Bank Indonesia Resmikan Pembayaran QRIS Lintas Negara dengan China
Foto: Ilustrasi Bank Indonesia Resmikan Pembayaran QRIS Lintas Negara dengan China.

Bank Indonesia (BI) menjadwalkan peresmian implementasi pembayaran lintas batas melalui QRIS dengan China pada Kamis, 30 April 2026. Langkah ini diambil guna memperluas ekosistem sistem pembayaran ritel antarnegara menyusul tingginya antusiasme selama fase uji coba berlangsung, sebagaimana dilansir dari Suara.

Peresmian kolaborasi strategis tersebut direncanakan akan menggandeng Indonesia Digital Innovation Centre (PIDI). Penambahan China ke dalam daftar mitra ini memperpanjang kerja sama sistem pembayaran internasional BI setelah sebelumnya berhasil menjalin kolaborasi serupa dengan Korea Selatan.

Deputi Gubernur BI, Aida S. Budiman, memberikan penjelasan terkait rencana peluncuran yang dilakukan bertepatan dengan momen setelah Rapat Dewan Gubernur (RDG) BI pada Rabu (22/4/2026).

"Untuk China, kami menargetkan peluncuran pada 30 April mendatang bersama dengan PIDI (Indonesia Digital Innovation Centre). Kami melihat antusiasme yang sangat besar selama fase uji coba berlangsung," ungkap Aida S. Budiman, Deputi Gubernur BI.

Selama periode uji coba terbatas atau sandbox, sistem ini telah mencatatkan aktivitas ekonomi yang signifikan.

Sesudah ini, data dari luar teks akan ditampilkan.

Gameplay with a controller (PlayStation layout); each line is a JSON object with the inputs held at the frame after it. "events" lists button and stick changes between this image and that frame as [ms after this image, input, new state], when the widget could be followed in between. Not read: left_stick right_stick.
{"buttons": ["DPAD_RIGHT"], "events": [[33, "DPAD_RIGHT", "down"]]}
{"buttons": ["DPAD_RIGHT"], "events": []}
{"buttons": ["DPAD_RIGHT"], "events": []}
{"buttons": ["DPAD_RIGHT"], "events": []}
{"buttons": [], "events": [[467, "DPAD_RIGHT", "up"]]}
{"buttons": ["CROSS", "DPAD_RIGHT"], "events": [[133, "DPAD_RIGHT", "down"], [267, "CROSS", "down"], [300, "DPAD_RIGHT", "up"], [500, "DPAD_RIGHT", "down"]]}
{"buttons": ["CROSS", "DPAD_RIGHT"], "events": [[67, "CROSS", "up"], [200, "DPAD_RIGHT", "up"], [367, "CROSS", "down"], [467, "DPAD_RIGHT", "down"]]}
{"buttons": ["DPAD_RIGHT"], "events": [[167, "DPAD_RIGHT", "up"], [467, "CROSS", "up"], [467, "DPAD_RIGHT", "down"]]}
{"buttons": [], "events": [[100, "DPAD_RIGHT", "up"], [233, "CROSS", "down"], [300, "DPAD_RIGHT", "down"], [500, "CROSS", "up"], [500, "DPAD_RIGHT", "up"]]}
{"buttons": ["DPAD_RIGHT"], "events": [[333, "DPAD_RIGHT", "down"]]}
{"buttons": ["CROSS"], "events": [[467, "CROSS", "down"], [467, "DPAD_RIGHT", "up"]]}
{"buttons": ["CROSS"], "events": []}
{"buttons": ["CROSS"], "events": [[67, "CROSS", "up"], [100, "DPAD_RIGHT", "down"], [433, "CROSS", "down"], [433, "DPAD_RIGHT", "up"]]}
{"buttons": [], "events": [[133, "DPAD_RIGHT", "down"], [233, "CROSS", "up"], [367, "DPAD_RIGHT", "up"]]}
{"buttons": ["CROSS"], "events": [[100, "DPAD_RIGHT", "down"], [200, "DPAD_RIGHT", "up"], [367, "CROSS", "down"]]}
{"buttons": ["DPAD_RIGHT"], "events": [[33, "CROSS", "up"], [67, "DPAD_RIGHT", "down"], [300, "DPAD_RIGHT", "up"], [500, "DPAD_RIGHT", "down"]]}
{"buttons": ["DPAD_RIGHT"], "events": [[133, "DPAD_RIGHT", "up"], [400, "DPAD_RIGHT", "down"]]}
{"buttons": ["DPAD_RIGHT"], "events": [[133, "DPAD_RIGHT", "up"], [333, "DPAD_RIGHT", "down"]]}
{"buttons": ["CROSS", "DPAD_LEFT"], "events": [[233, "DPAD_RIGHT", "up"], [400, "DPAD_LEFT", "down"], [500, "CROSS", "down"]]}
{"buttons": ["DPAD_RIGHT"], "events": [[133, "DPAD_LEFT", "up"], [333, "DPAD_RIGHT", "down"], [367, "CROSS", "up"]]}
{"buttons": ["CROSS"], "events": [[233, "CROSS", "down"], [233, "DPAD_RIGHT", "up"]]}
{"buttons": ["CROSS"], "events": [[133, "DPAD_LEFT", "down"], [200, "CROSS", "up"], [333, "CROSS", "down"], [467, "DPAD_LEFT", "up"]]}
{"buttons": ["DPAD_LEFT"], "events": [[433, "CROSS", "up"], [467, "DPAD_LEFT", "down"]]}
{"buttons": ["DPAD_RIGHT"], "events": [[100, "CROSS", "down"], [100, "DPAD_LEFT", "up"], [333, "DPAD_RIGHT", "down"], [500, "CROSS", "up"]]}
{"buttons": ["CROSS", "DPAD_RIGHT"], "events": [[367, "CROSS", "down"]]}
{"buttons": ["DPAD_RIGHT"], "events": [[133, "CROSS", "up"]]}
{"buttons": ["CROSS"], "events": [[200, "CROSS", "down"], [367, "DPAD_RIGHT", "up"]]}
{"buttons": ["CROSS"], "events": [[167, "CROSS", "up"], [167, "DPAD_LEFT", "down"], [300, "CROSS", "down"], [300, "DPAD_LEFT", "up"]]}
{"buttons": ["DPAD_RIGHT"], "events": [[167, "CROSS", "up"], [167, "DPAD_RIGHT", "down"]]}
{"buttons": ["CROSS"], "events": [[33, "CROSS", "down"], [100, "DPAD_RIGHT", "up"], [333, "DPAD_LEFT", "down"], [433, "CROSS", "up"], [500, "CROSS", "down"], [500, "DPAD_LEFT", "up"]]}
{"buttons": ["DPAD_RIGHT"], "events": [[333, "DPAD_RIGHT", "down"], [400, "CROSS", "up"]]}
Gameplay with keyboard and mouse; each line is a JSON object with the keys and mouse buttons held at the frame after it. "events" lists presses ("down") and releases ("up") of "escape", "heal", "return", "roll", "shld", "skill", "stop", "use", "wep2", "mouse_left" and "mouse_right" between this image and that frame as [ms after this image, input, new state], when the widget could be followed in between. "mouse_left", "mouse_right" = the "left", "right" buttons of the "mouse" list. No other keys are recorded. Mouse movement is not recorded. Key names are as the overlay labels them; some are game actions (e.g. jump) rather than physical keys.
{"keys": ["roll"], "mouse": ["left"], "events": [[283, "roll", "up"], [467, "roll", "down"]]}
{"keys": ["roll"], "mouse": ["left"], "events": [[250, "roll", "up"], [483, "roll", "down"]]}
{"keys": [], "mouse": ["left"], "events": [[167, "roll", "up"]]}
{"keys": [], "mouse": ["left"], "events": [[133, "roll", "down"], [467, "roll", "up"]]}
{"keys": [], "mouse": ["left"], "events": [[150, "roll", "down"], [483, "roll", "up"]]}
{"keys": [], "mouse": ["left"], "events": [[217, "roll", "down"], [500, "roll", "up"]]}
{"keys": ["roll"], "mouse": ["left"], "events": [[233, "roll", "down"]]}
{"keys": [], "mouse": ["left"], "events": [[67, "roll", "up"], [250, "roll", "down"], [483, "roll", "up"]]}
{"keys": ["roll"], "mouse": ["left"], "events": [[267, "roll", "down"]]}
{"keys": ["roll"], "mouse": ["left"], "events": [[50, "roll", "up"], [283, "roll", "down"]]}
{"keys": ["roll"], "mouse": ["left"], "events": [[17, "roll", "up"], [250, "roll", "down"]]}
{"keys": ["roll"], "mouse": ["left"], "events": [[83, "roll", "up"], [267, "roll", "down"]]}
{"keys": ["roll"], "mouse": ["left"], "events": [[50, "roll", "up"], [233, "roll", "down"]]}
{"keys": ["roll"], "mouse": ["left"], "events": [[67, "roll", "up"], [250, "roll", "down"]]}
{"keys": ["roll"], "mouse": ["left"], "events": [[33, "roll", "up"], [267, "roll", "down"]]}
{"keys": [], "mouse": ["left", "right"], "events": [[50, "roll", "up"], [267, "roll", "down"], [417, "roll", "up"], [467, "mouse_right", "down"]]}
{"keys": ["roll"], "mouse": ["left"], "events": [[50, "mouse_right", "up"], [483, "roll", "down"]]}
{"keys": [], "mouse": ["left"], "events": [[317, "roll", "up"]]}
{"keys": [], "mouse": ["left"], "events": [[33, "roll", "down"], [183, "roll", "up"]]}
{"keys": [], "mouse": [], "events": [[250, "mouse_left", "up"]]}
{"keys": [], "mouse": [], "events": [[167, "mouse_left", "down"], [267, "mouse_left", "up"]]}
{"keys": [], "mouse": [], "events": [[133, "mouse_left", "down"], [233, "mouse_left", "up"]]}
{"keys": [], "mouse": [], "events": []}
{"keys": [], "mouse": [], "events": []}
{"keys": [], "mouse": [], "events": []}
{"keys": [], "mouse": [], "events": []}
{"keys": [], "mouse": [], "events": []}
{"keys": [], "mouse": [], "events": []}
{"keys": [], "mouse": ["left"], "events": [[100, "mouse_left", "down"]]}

Data internal menunjukkan volume transaksi mencapai angka 1,64 juta dengan akumulasi nilai total menyentuh Rp556 miliar.

"Data ini masih dalam tahap uji coba. Kami berharap setelah diluncurkan secara resmi, angka-angka tersebut akan tumbuh lebih tinggi lagi," tambah Aida S. Budiman, Deputi Gubernur BI.

Infrastruktur pendukung inisiatif ini melibatkan 24 partisipan dari Indonesia yang terdiri atas 16 lembaga perbankan dan 8 lembaga non-bank. Di sisi lain, sebanyak 19 lembaga perbankan serta non-bank dari pihak China telah menyatakan kesiapan teknis dan komersial untuk mendukung operasional sistem.

Selain perluasan jangkauan QRIS, bank sentral juga tengah menyiapkan pengembangan BI-FAST generasi terbaru. Pembaruan ini dirancang untuk memperkuat manajemen risiko siber serta integrasi pembayaran ritel antarnegara melalui skema instant payment dalam jaringan Nexus bersama Malaysia, Singapura, Thailand, Filipina, dan India.